§ **Aim of the exercise**: In the forum discussion below, please say what price the writer who discusses game streaming gives for a box that could reconstruct low-resolution images in five years.

Selected text START

That is not "special knowledge" I don't play CS:GO but I do understand the difference between servers that have 64 ticks per second or 128 ticks per seconds "in world".

It is if you don't have any idea what a "CS:GO" is. I can infer it's a game but whatever it is I've never played it, and no idea what 64ticks or 128ticks are. I'm assuming it has something to do with refresh times or something.
 
Red Redemption 3: now only on XYZ Streaming: millions will sign up to whatever service, no question. A few will be vocal about it sucking, the company will walk away with millions.
Lootboxes say hi.
 
Thinking about game streaming like watching Twitch or Netflix is the wrong want to think about it. The way image reconstruction is heading in 5 years a $200 box with a cheap arm processor and a pile of tensor cores will be able to take a low res image, or an image with selective details, and reconstruct it to good quality. Bandwidth isn't an issue. I'd also say that this type of tech is for the low end consumer and most of them will have 100+ms input lag TVs and likely won't notice the stream lag. Also, based on what Jacket Man is saying, I'd guess they will bring AI to bare here and "predict" what the player will do and pre-render decisions before the player makes them, or just force the prerendered frames if the input is close enough. If the prediction is good enough most people would likely never notice they aren't actually playing the game.
This very much. I think this is a perfect example were " AI" will actually work great ( i don't like the turm ai, but complex interdependent adaptative algorithms is harder to make it catch on, although CIAA is not too bad).. the computer will quickly get enough data on the most common choices/moves , and will get very efficient rather quickly i think.
 
It is if you don't have any idea what a "CS:GO" is. I can infer it's a game but whatever it is I've never played it, and no idea what 64ticks or 128ticks are. I'm assuming it has something to do with refresh times or something.

It is not just related to CS:GO...all games have "ticks":


It got exploited first in QUAKE I think...called "speedhack" when your FPS got to high...the physics broke.

Selected text END
Study material START

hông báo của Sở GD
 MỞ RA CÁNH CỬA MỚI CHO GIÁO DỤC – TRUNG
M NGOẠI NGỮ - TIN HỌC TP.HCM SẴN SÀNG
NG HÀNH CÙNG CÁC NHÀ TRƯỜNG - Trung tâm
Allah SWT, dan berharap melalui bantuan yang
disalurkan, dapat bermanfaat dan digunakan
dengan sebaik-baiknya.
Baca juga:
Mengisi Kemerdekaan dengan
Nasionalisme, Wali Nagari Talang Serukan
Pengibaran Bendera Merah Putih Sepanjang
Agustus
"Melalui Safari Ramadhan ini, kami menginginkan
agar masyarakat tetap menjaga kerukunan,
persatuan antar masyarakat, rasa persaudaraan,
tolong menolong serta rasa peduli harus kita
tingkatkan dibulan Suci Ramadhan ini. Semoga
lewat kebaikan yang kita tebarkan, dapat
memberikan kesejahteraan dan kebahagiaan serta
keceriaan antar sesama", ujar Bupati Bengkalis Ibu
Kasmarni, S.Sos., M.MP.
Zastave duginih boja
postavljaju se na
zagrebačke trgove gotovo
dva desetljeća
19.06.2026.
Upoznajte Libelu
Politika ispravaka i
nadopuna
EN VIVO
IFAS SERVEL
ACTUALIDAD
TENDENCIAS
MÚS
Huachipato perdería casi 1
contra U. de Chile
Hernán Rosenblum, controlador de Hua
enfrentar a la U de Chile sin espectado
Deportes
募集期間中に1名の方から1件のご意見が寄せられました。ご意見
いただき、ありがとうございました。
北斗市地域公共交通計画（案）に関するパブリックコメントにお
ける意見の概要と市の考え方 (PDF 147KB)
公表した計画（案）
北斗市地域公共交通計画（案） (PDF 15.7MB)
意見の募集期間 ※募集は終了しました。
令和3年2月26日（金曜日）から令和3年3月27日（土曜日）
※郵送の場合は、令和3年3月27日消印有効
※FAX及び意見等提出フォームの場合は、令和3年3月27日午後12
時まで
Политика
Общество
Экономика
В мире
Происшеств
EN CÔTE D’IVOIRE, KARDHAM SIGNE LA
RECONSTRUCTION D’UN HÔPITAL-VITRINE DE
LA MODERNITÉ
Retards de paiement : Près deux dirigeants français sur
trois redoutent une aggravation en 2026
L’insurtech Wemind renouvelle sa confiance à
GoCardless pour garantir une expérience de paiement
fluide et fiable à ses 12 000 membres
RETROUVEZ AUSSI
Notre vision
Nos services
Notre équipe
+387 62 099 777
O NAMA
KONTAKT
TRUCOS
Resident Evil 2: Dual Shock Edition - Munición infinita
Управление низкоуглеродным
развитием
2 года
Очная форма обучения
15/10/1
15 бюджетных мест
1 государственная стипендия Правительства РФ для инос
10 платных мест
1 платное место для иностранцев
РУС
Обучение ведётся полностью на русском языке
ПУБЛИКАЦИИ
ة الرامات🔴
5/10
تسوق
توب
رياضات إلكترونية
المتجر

Study material END

§ **Finished task**: $200.